Она посмотрела на свертки, потом на глубокие складки, пролегшие вдоль щек Клэя, на его недоумевающие глаза. После виски и транквилизаторов все воспринималось болезненно остро.

— Извини меня за вчерашнее, — поспешно сказала она и, повернувшись к нему спиной, стала застилать постель.

— Разве ты не посмотришь подарки? — Он говорил с ней, как взрослые говорят с дефективным ребенком.

— Потом. Девочки в порядке?

— Нет.

— Я объяснюсь с ними, когда они встанут. Где мама?

— Она уехала вчера вечером.

Синтия оставила его переодеваться и ушла на кухню сварить себе кофе. Останься она с ним, пришлось бы объяснять, почему она так себя вела, но у нее не было вразумительного объяснения. Ей нечего было сказать в свое оправдание, так что на понимание рассчитывать не приходилось.
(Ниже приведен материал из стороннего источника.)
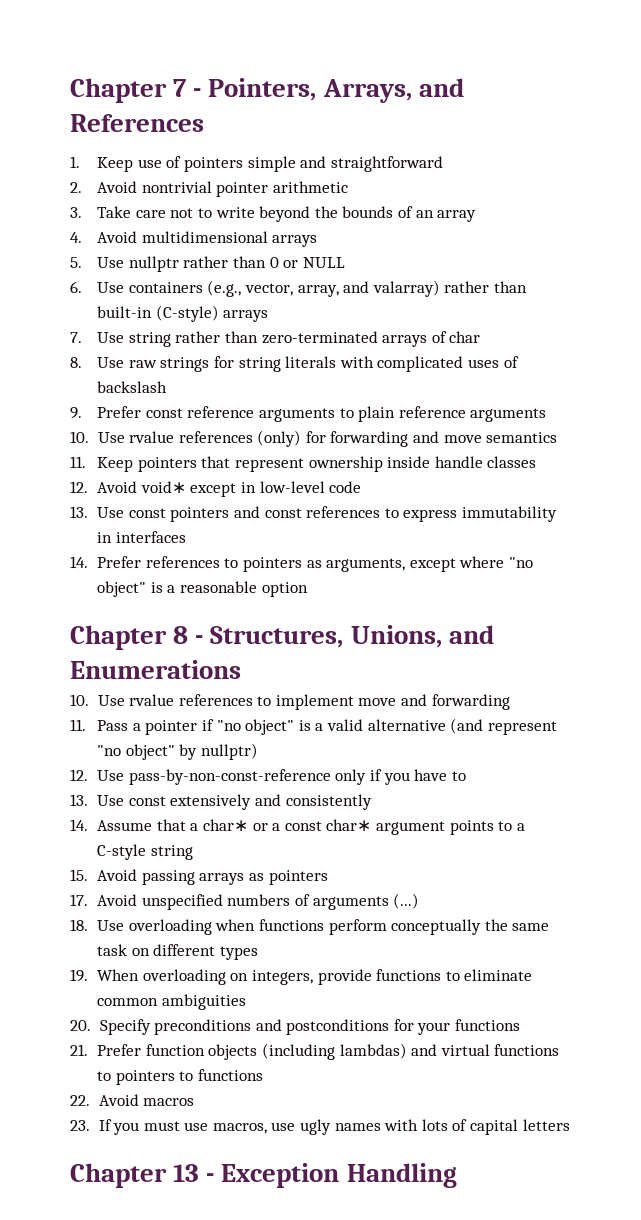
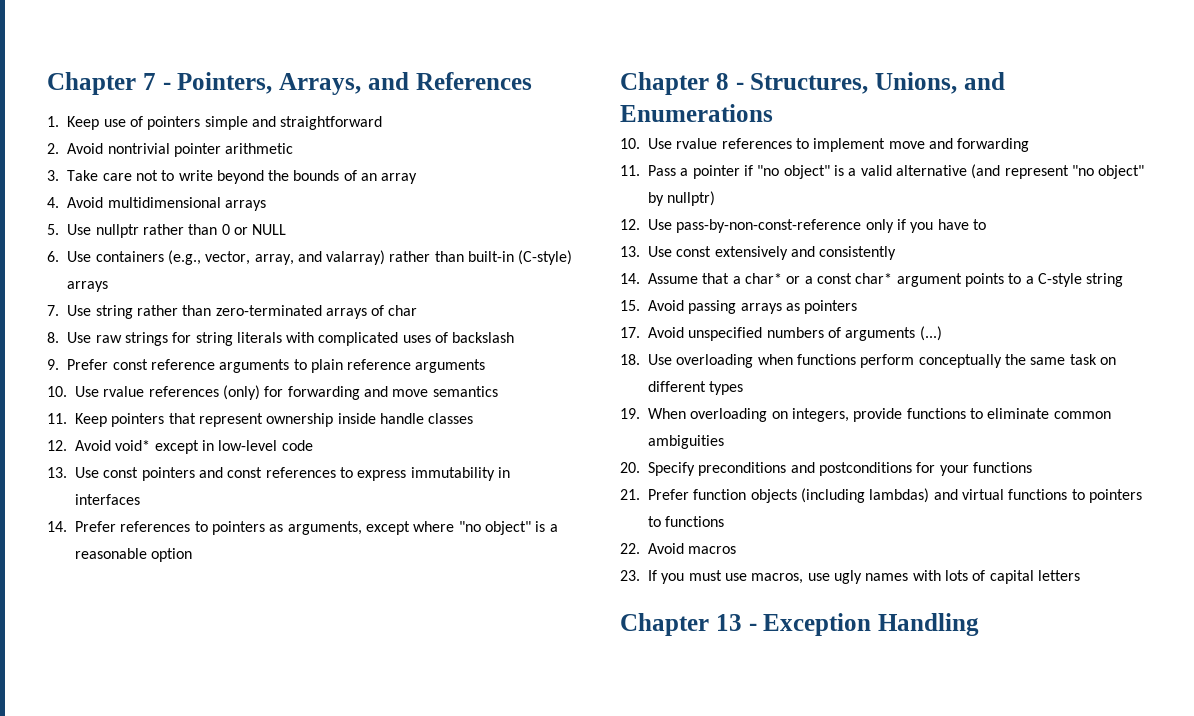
[140,481,186,493] void∗ -> [115,440,151,451] void*
[203,819,249,831] char∗ -> [744,273,782,284] char*
[326,819,372,831] char∗ -> [855,273,893,284] char*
Он ушел из дома не попрощавшись.

Собравшись с духом, она вернулась в спальню, где лежали его подарки. От одного взгляда на коробки ей стало стыдно. Мучительно стыдно, хотя она и понимала, что именно этого Клэй и добивался.

Она не чувствовала никакой гордости и никакого удовлетворения от того, что сделала. И спустя многие месяцы, когда она вспоминала этот день, она по-прежнему была не в состоянии понять, откуда взялся этот сгусток ярости, этот паралич, сковавший все ее нормальные чувства и заставивший ее запереться в своей комнате. Как было бы удобно сказать, что все произошло из-за Нэнси и приписать все ревности. Но то, что она тогда испытывала, имело совсем иное происхождение, это было куда более примитивное чувство, чем сложная комбинация эмоций, называемая ревностью.

Она медленно разворачивала подарки, разрезая ножницами ленточки и откладывая их в сторону, чтобы потом аккуратно свернуть и спрятать. В коробочках из магазина Картье был массивный золотой браслет и двойная нитка крупного жемчуга с золотой застежкой, украшенной рубинами. В коробке побольше лежала сумочка из мягкой тем-но-серой кожи. И наконец в последней, самой большой коробке лежало норковое манто. Она надела его поверх ночной сорочки. Манто сидело превосходно. Он действительно расстарался. И мех был превосходного качества, шелковистый, блестящий. Она с почтением погладила его. Норковое манто! — мечта домохозяек. Что ж, пусть так. А кто она сама, если не домохозяйка?

Не снимая манто, она надела браслет и жемчуга. Потом долго сидела, съежившись, на кровати, держа на коленях сумочку. Его подарки — она испытывала почти физическое ощущение боли, когда думала о них. Постепенно, как будто по телу распространялась инфекция, ее стало охватывать раскаяние. Не столько из-за того, как она поступила, сколько из-за того, какой никудышный она человек.

Она поклялась никогда больше не запираться в своей комнате. Стать, наконец, взрослой. Научиться управлять собой. Но она понимала, что главное впереди.